使用多重填补缺失模式(MIMP)方法对缺失值进行倾向得分估计。

Propensity score estimation with missing values using a multiple imputation missingness pattern (MIMP) approach.

作者信息

Qu Yongming, Lipkovich Ilya

机构信息

Eli Lilly and Company, Indianapolis, IN 46285, U.S.A.

出版信息

Stat Med. 2009 Apr 30;28(9):1402-14. doi: 10.1002/sim.3549.

Abstract

Propensity scores have been used widely as a bias reduction method to estimate the treatment effect in nonrandomized studies. Since many covariates are generally included in the model for estimating the propensity scores, the proportion of subjects with at least one missing covariate could be large. While many methods have been proposed for propensity score-based estimation in the presence of missing covariates, little has been published comparing the performance of these methods. In this article we propose a novel method called multiple imputation missingness pattern (MIMP) and compare it with the naive estimator (ignoring propensity score) and three commonly used methods of handling missing covariates in propensity score-based estimation (separate estimation of propensity scores within each pattern of missing data, multiple imputation and discarding missing data) under different mechanisms of missing data and degree of correlation among covariates. Simulation shows that all adjusted estimators are much less biased than the naive estimator. Under certain conditions MIMP provides benefits (smaller bias and mean-squared error) compared with existing alternatives.

→ **操作要求**: 把上面关于倾向得分估计的文本中从“使用多重填补缺失模式(MIMP)方法对缺失值进行倾向得分估计。”到“IN 46285, U.S.A.”这一段重新写出，并将其中的“缺失值”改为“缺失数据”。

→ **数据摘录**:
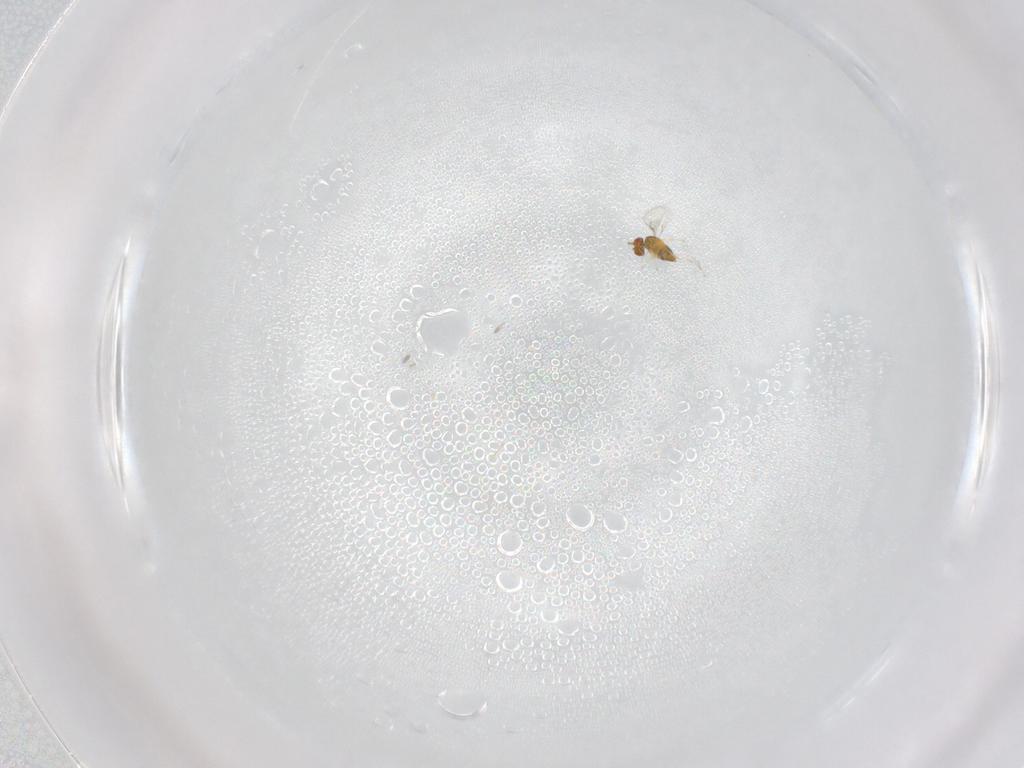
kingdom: Animalia
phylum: Arthropoda
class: Insecta
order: Hymenoptera
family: Trichogrammatidae
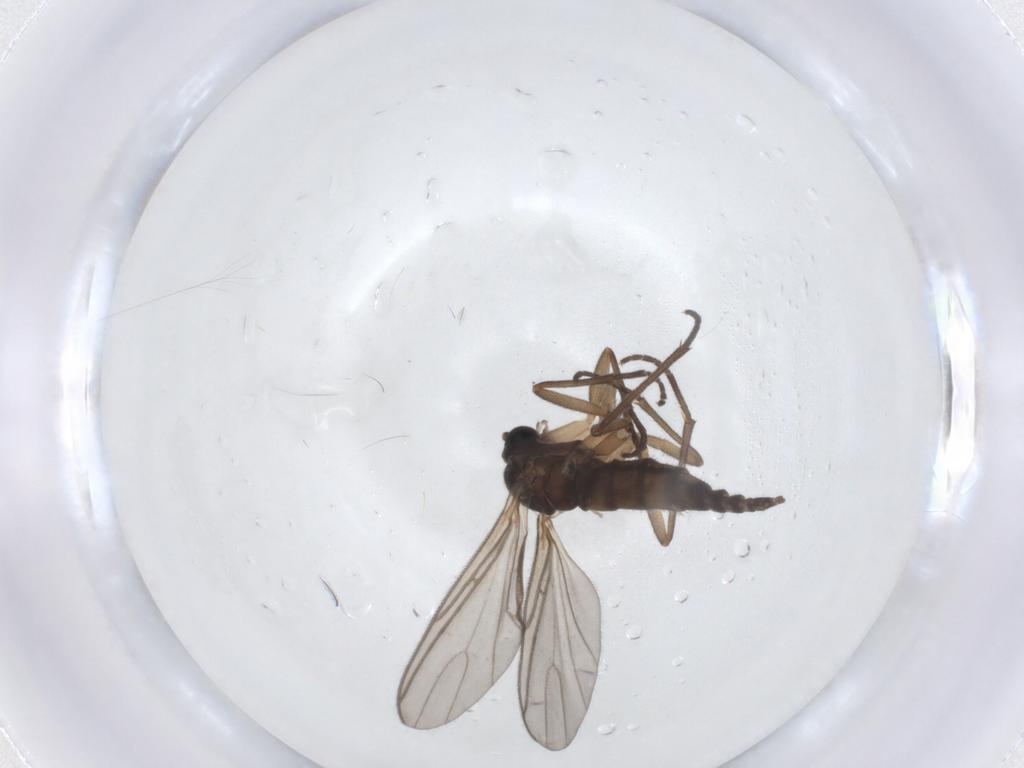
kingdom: Animalia
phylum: Arthropoda
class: Insecta
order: Diptera
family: Sciaridae
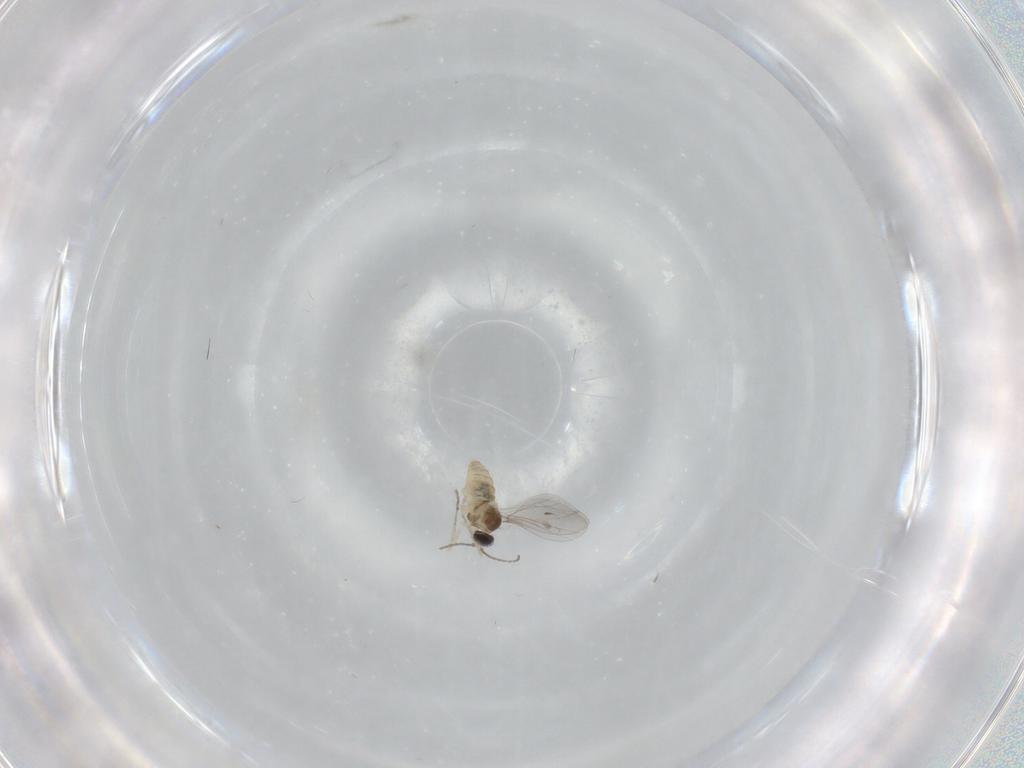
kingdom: Animalia
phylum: Arthropoda
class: Insecta
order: Diptera
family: Cecidomyiidae
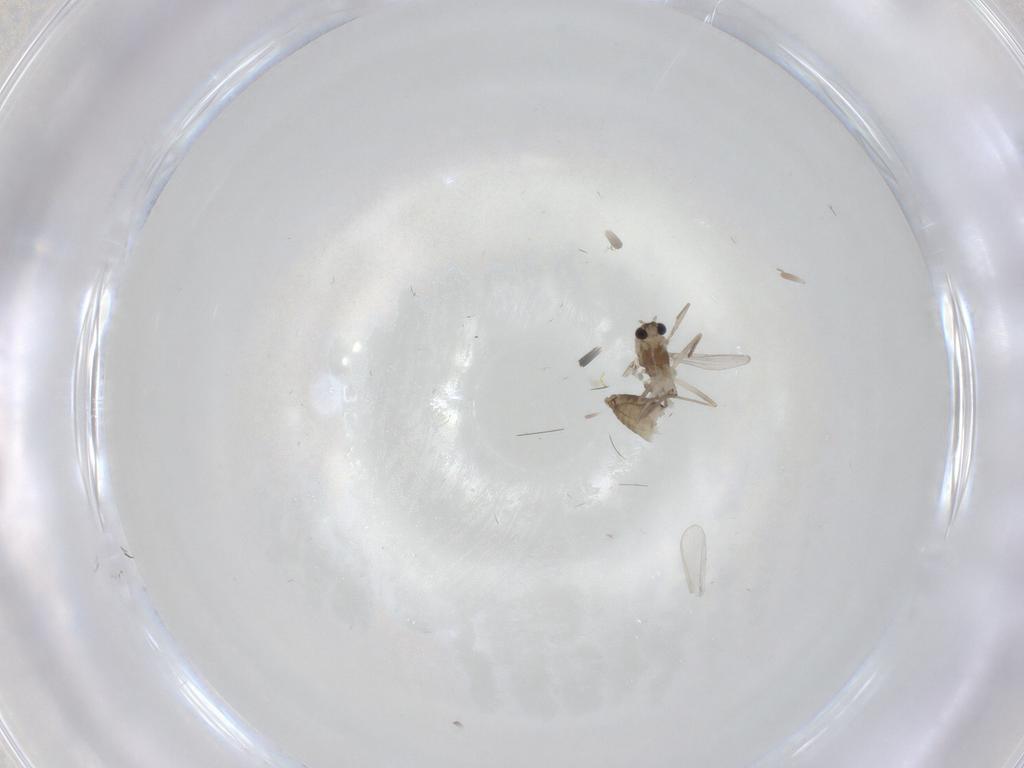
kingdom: Animalia
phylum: Arthropoda
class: Insecta
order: Diptera
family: Chironomidae
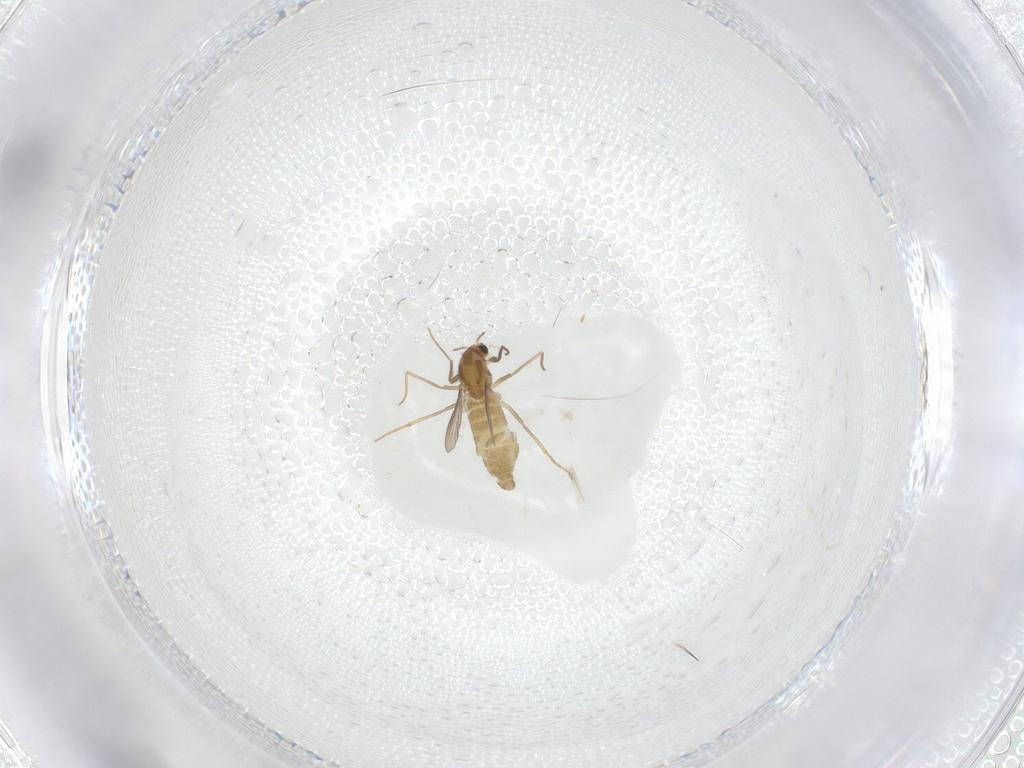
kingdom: Animalia
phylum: Arthropoda
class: Insecta
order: Diptera
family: Chironomidae
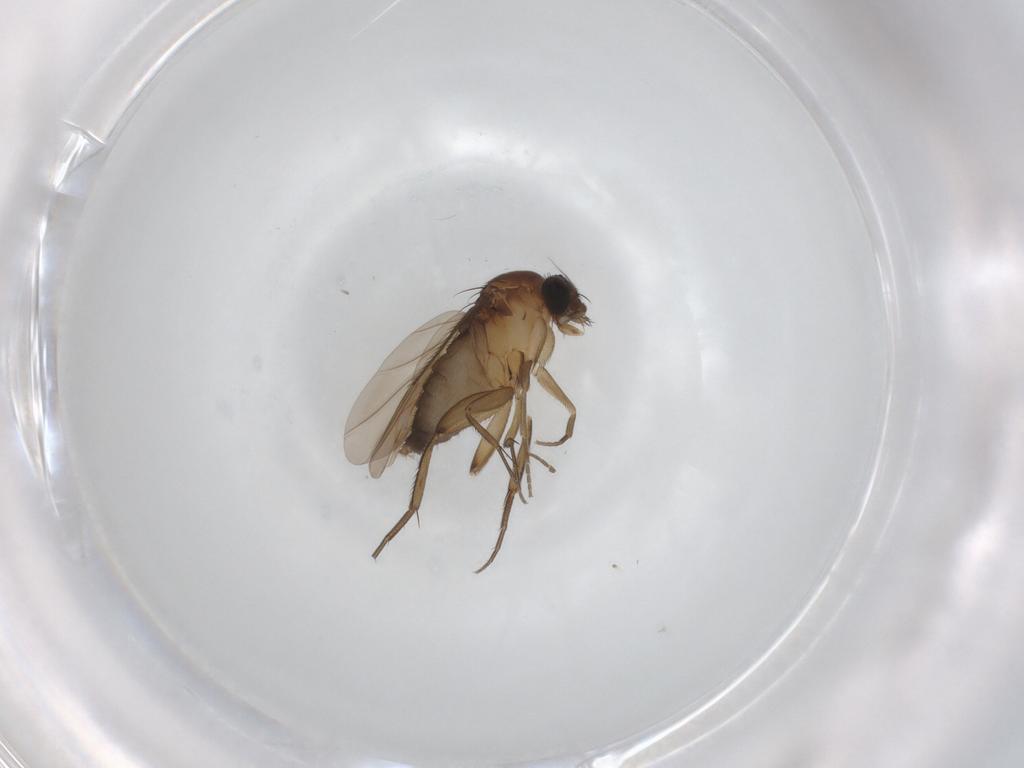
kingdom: Animalia
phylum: Arthropoda
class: Insecta
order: Diptera
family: Phoridae
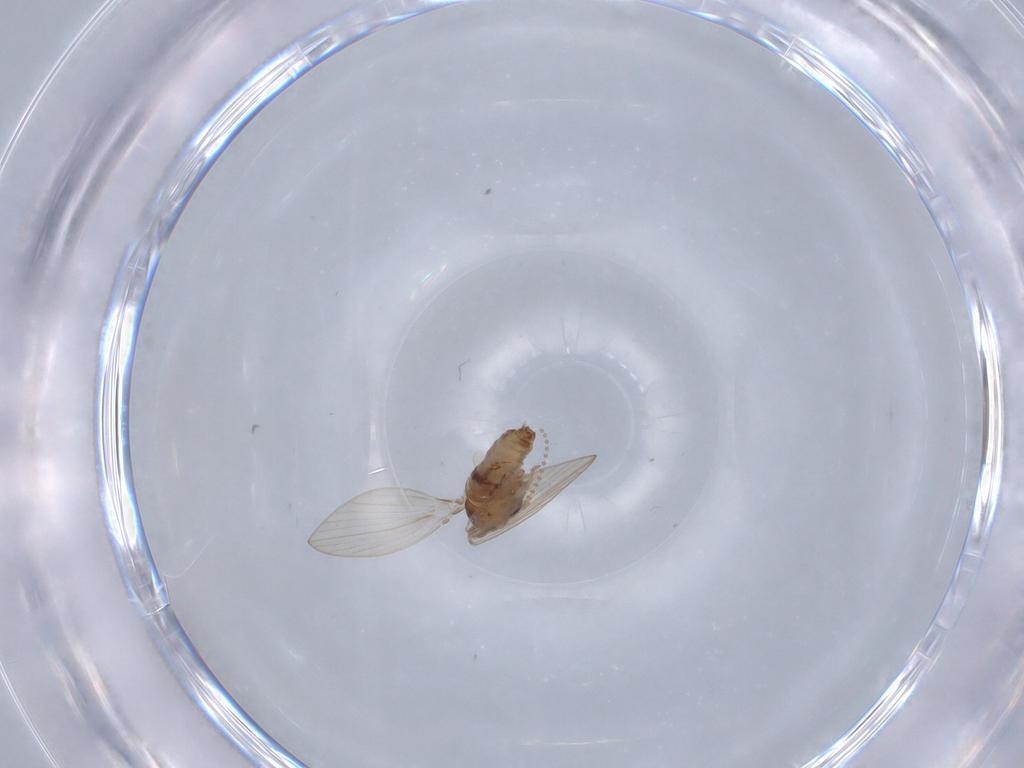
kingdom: Animalia
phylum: Arthropoda
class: Insecta
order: Diptera
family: Psychodidae
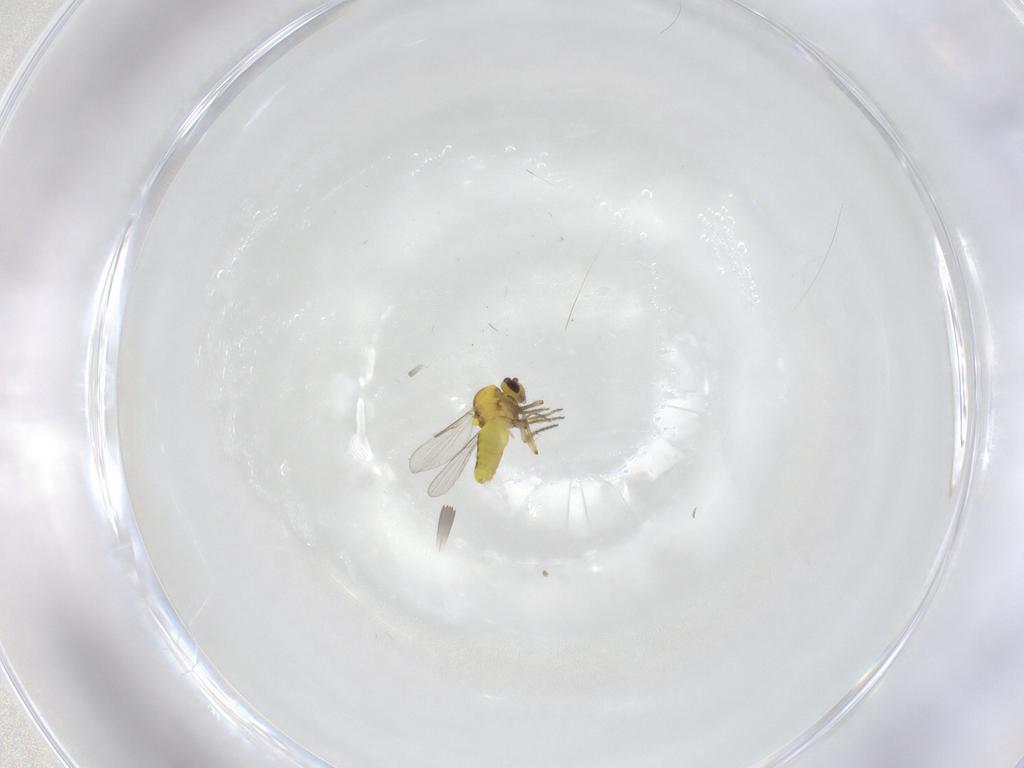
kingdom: Animalia
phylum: Arthropoda
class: Insecta
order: Diptera
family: Ceratopogonidae
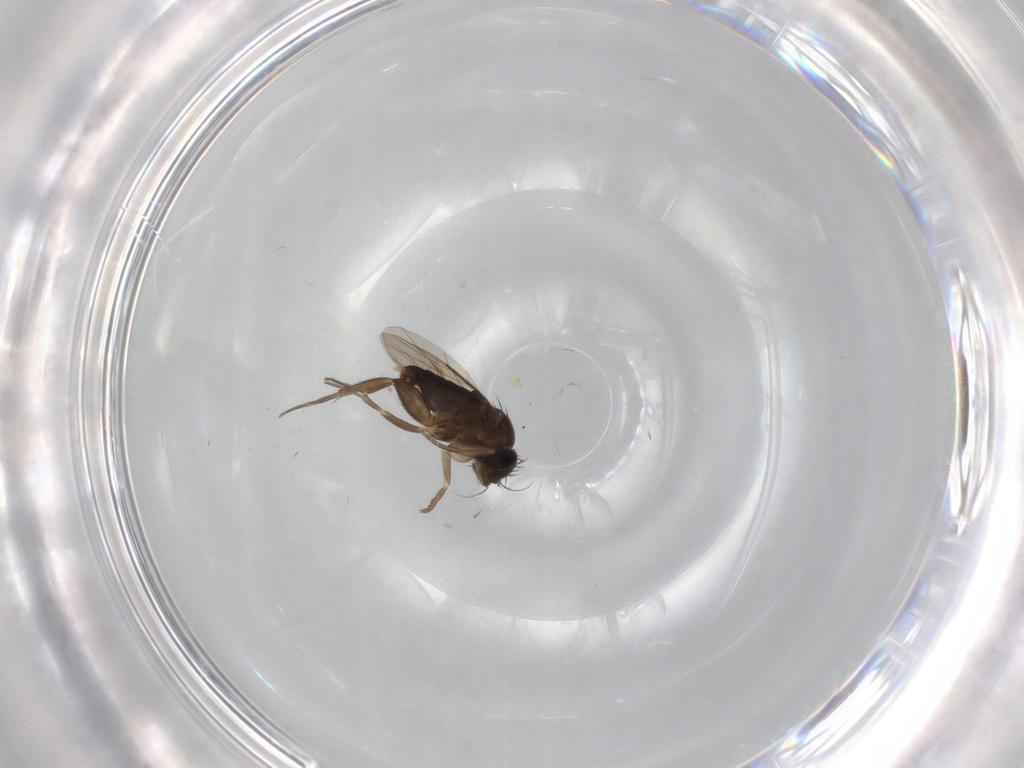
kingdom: Animalia
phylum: Arthropoda
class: Insecta
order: Diptera
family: Phoridae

→ **回答**:
使用多重填补缺失模式(MIMP)方法对缺失数据进行倾向得分估计。

Propensity score estimation with missing values using a multiple imputation missingness pattern (MIMP) approach.

作者信息

Qu Yongming, Lipkovich Ilya

机构信息

Eli Lilly and Company, Indianapolis, IN 46285, U.S.A.